= Work to complete =
Format the lines between the one holding "5:10:48, using the photo below." and the one holding "As read: 5:10", inclusive, as a Markdown table with a Row column for the row number and a Text column for the line. Leave out any blank lines.

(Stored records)
## START

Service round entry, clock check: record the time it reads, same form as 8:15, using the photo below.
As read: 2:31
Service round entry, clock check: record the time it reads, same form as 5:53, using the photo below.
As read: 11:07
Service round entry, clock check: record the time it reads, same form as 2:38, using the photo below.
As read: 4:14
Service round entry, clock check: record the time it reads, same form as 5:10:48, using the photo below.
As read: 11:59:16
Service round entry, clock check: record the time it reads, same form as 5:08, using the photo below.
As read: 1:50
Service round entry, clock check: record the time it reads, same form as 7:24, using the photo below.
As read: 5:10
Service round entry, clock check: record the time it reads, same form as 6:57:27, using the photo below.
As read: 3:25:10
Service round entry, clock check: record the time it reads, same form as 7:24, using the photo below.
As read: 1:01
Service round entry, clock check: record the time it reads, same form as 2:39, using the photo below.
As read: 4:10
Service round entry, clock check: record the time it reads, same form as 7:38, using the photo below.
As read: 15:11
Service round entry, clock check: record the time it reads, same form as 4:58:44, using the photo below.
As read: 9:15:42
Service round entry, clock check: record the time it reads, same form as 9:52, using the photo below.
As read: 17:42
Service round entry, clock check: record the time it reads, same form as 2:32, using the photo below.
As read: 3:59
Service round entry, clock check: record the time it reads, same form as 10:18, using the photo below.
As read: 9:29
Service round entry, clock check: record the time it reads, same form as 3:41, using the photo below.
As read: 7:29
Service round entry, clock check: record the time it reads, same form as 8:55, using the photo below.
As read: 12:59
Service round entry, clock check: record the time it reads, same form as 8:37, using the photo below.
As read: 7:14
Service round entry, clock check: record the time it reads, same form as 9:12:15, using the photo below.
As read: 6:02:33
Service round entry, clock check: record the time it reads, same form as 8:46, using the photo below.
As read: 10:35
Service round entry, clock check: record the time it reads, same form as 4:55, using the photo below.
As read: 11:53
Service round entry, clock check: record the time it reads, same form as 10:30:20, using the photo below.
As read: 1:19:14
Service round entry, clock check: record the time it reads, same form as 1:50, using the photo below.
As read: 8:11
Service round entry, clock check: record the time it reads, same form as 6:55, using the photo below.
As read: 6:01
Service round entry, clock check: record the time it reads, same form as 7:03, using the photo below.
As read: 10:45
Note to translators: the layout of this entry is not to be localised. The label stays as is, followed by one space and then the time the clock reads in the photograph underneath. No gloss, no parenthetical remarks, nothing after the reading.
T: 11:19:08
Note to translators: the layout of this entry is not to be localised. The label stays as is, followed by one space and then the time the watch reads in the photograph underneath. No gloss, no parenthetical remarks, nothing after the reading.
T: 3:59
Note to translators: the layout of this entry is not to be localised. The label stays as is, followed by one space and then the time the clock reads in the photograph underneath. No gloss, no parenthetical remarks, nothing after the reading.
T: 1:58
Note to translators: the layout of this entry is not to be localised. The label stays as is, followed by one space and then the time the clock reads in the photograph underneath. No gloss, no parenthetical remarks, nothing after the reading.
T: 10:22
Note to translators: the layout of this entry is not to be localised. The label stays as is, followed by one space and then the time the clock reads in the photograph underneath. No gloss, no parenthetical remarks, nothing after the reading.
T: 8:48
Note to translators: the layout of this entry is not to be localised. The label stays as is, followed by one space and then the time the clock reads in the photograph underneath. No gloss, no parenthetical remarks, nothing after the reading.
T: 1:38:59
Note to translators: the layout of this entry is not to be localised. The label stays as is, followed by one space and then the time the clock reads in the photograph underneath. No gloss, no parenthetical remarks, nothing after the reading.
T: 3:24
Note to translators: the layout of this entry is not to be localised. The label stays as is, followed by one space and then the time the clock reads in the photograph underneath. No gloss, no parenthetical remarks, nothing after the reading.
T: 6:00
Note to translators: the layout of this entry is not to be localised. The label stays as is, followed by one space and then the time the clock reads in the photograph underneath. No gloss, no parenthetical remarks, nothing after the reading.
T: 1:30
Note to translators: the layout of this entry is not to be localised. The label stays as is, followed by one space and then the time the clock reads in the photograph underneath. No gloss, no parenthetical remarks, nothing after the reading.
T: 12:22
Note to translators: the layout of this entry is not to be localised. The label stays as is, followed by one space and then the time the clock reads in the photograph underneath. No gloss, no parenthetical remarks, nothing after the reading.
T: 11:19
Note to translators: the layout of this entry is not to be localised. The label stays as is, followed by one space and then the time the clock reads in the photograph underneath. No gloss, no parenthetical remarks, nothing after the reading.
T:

## END

= Task solution =
| Row | Text |
|---|---|
| 1 | Service round entry, clock check: record the time it reads, same form as 5:10:48, using the photo below. |
| 2 | As read: 11:59:16 |
| 3 | Service round entry, clock check: record the time it reads, same form as 5:08, using the photo below. |
| 4 | As read: 1:50 |
| 5 | Service round entry, clock check: record the time it reads, same form as 7:24, using the photo below. |
| 6 | As read: 5:10 |